--- Records for this exercise ---

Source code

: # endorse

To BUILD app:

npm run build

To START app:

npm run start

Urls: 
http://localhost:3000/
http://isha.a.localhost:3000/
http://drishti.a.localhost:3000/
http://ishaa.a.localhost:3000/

--- Your goal ---
Return every line of the records that contains the string "http".

--- Exercise response ---
http://localhost:3000/
http://isha.a.localhost:3000/
http://drishti.a.localhost:3000/
http://ishaa.a.localhost:3000/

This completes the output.